EXERCISE –
Indicate only the number of lines in the listing below in which the word "transportation" appears.

EXTRACTED RECORDS –
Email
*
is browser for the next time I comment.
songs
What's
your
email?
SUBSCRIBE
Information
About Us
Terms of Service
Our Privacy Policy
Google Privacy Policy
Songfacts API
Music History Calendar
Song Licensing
* * *
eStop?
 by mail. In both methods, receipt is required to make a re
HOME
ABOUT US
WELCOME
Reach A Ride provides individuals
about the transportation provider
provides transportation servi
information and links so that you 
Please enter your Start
...
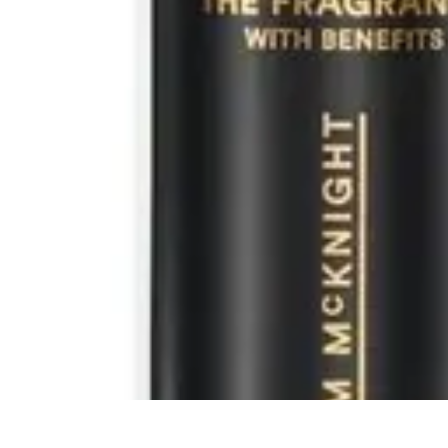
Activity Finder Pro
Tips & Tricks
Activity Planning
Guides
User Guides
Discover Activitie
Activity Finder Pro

RESULT BELOW –
2